The major reason is that the venter genome is sequenced to ~9X coverage. There is a high chance that you miss an allele due to sampling fluctuation. You cannot get a good het:hom ratio from huref. In addition, the reference genome has higher indel sequencing error rate than substitution error rate. This makes het:hom of indels lower than that of snps, even if your indel calling is perfect.
The venter reads have a particularly higher 1bp insertion error rate. It is not a good idea to learn indel statistics from huref in general, though this should not explain a low het:hom ratio.

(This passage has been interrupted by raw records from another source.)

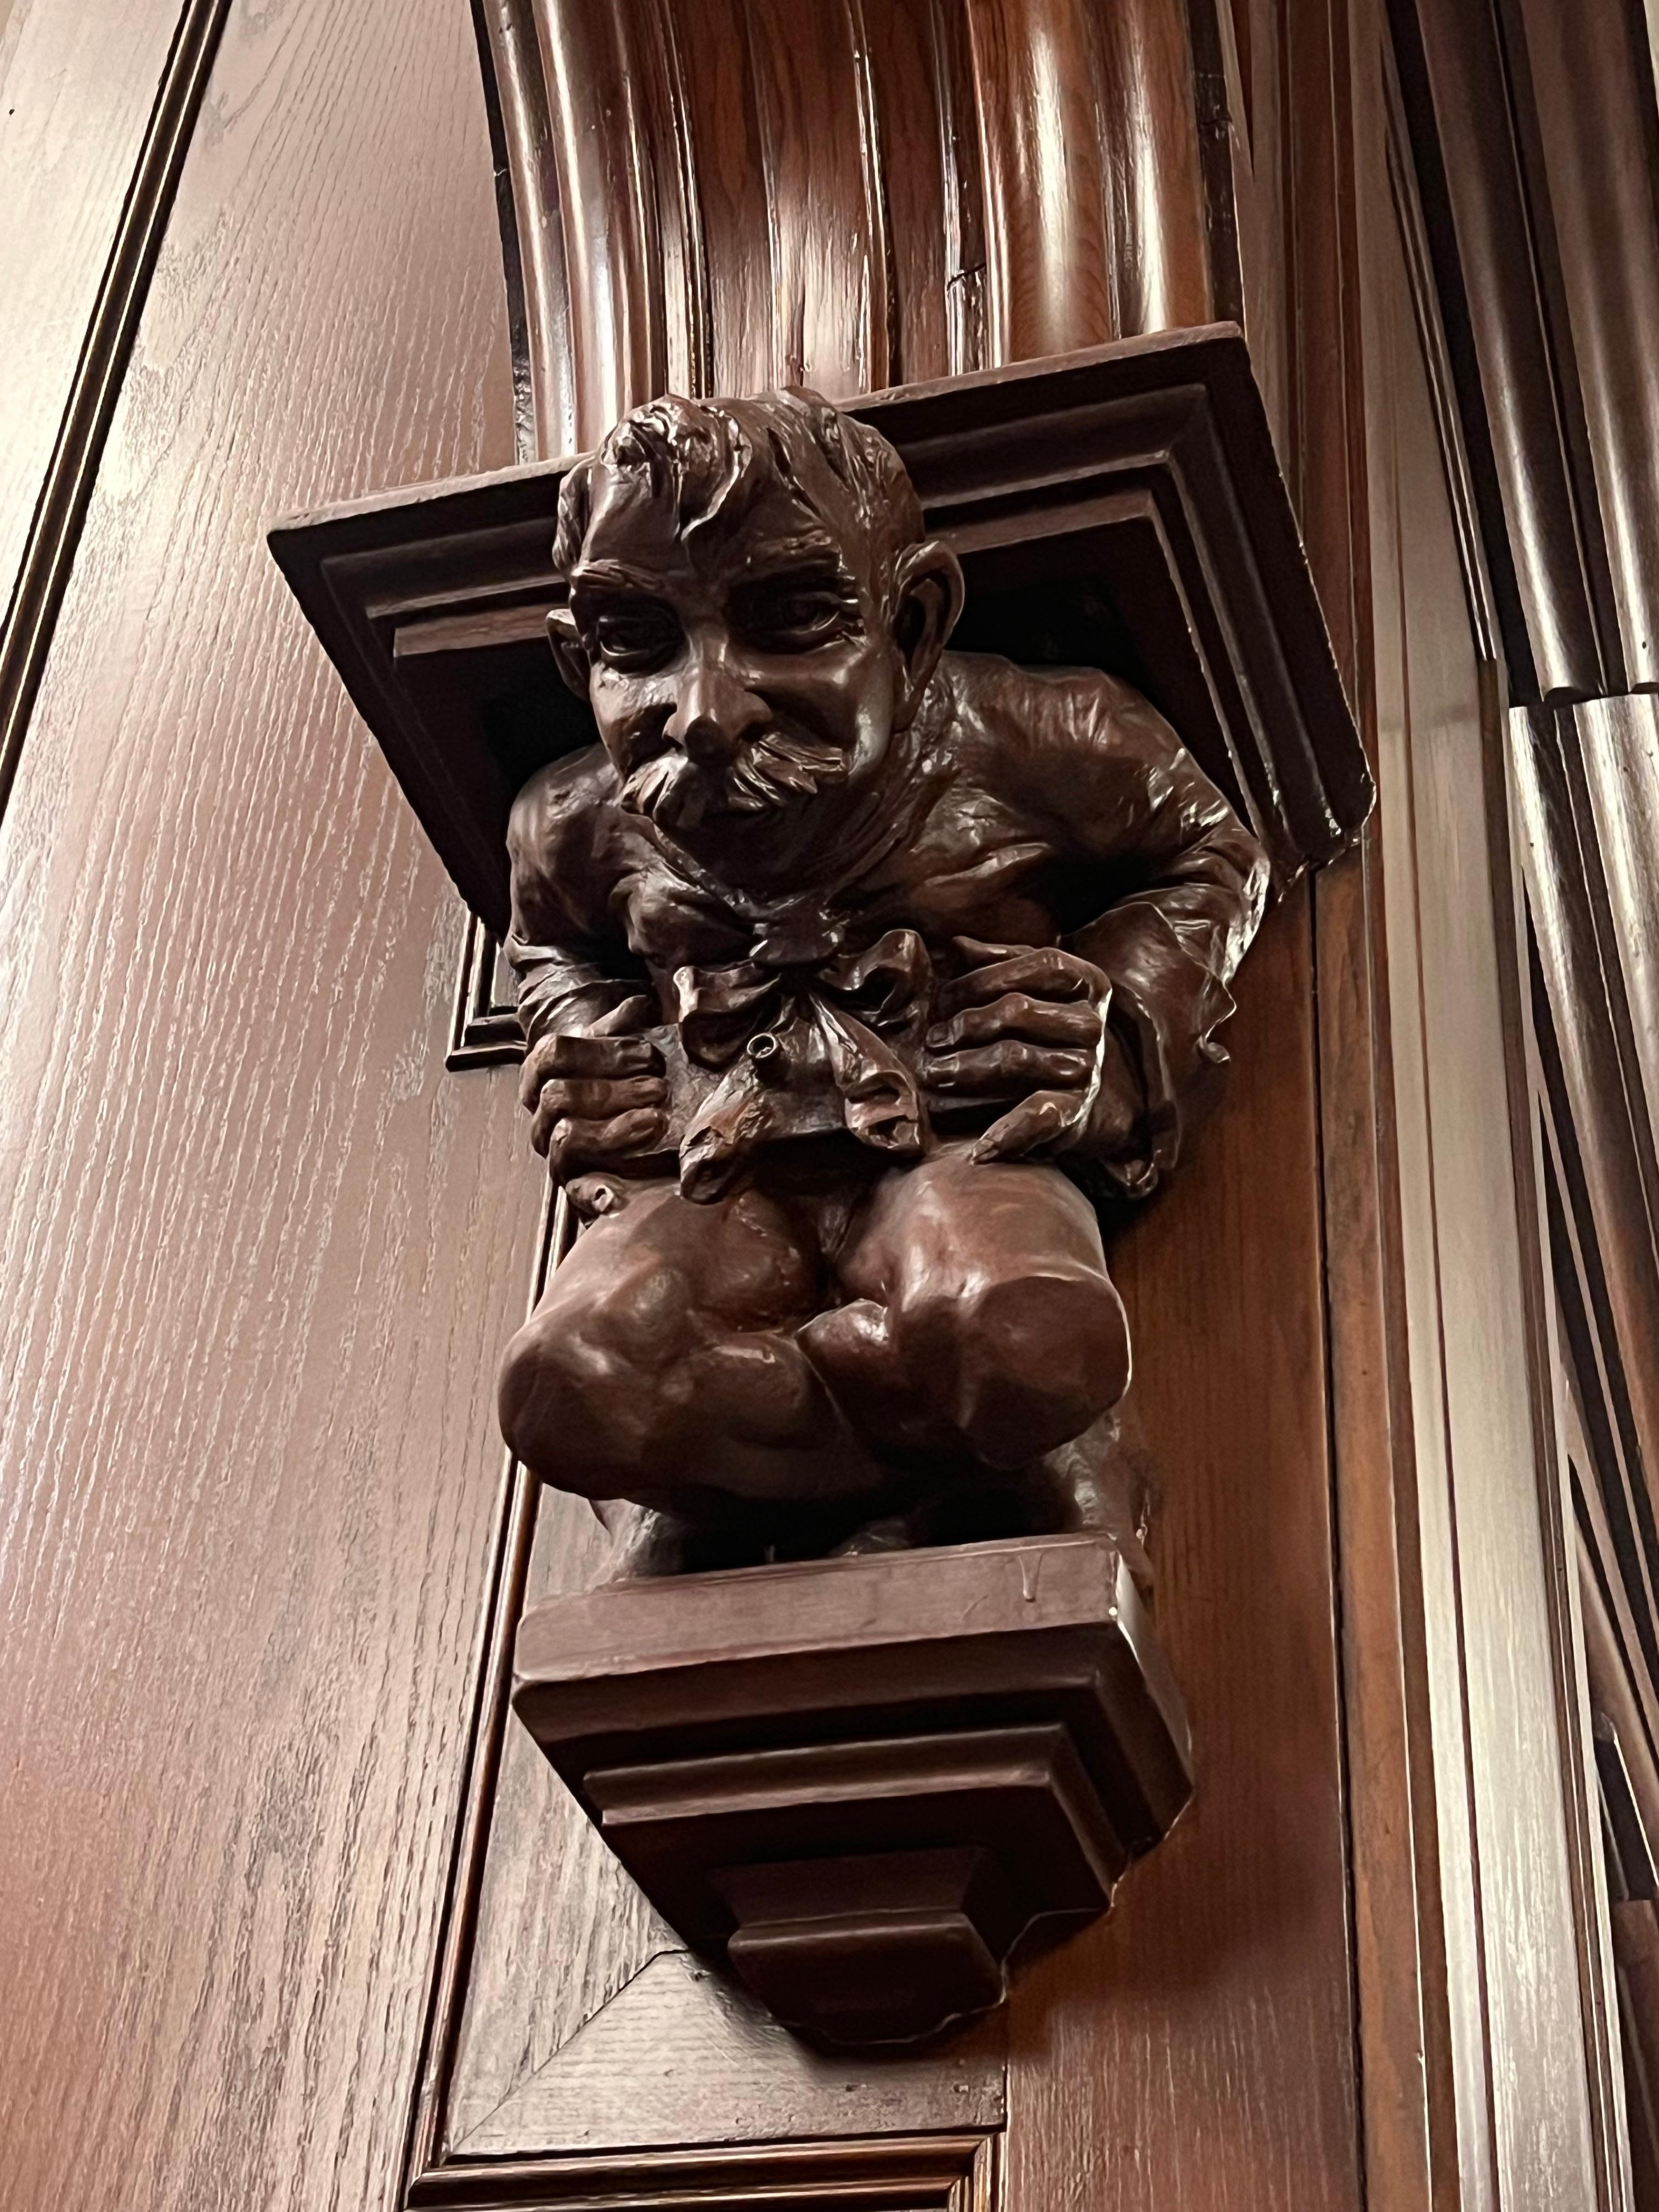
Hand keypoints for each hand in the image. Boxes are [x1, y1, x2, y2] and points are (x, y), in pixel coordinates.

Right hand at [518, 999, 668, 1181]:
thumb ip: (622, 1026)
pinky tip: (616, 1195)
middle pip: (559, 1096)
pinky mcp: (574, 1184)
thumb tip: (637, 1005)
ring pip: (566, 1138)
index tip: (646, 1053)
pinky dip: (594, 1193)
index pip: (554, 1054)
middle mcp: (541, 1112)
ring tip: (656, 1121)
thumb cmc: (618, 1075)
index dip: (601, 1052)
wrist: (624, 1119)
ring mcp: (554, 1150)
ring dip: (614, 1130)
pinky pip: (574, 1191)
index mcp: (542, 1071)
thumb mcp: (619, 1046)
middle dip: (613, 1090)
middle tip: (659, 1087)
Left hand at [923, 936, 1136, 1162]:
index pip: (1039, 964)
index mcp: (1087, 983)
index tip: (945, 996)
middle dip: (966, 1022)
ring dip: (967, 1067)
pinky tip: (979, 1149)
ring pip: (1016, 1057)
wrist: (1077, 1088)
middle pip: (1019, 1010)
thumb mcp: (1028, 985)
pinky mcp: (1074, 1111)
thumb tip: (957, 945)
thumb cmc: (1040, 1025)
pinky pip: (1040, 1117)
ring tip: (934, 1073)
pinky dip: (1009, 1133)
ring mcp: (1085, 1068)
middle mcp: (1092, 1024)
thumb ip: (997, 962)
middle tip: (932, 1038)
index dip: (986, 976)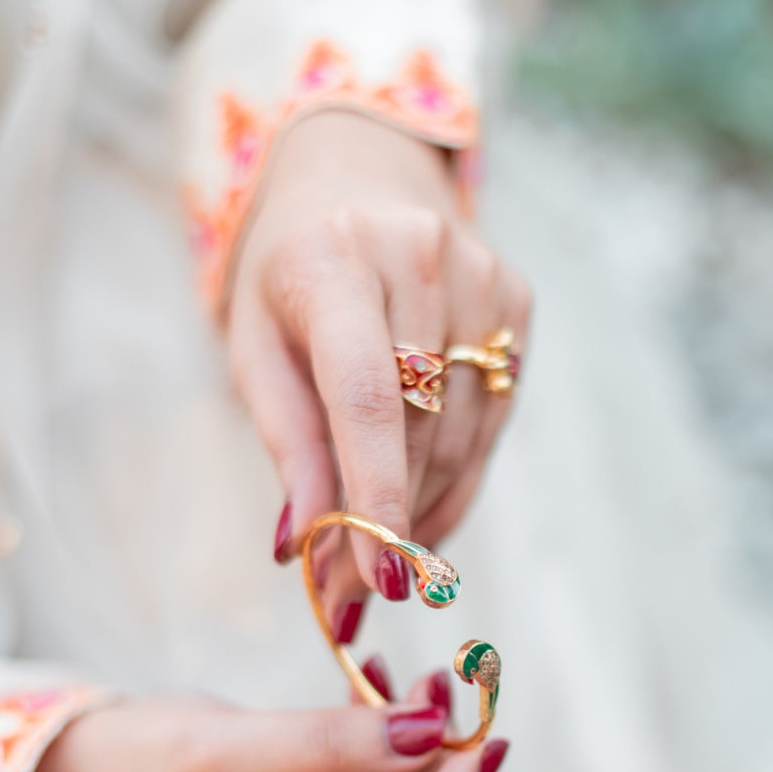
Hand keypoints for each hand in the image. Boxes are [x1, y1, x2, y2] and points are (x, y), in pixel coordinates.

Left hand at [227, 110, 531, 630]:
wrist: (357, 178)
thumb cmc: (290, 276)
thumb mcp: (255, 346)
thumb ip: (284, 441)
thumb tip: (303, 544)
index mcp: (337, 257)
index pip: (368, 393)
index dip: (374, 492)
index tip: (374, 576)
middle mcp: (420, 257)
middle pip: (419, 429)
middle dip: (384, 524)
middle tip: (347, 592)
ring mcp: (481, 277)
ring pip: (463, 437)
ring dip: (422, 513)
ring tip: (378, 560)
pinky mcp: (517, 301)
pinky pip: (493, 421)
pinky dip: (456, 481)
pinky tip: (421, 513)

If the sample is not admixed and come from the same population of the reference genome, the theoretical expectation is het:hom=2:1. The derivation is very simple (see the maq paper). However, the reference genome is a hybrid. The het:hom is always lower than 2.
Also, you observe homozygous variants mostly due to coalescence, not due to recurrent mutations.
Yes, since the rate of mutation is very low, homozygosity of alleles is usually due to identify by descent - that is a single mutation occured in the past and comes together in an individual because of inbreeding-like effects in a finite population. Alleles can be identical by state if there is a high mutation rate (e.g. for microsatellites in some species) or a long enough time for the same recurrent mutation to occur, which is usually unlikely in a population genetic setting but can be observed over phylogenetic timescales.
I agree. If a small population shows a higher frequency of the indel in both homozygotes and heterozygotes than any of several other populations, one must consider a founder effect.
I agree. If a small population shows a higher frequency of the indel in both homozygotes and heterozygotes than any of several other populations, one must consider a founder effect.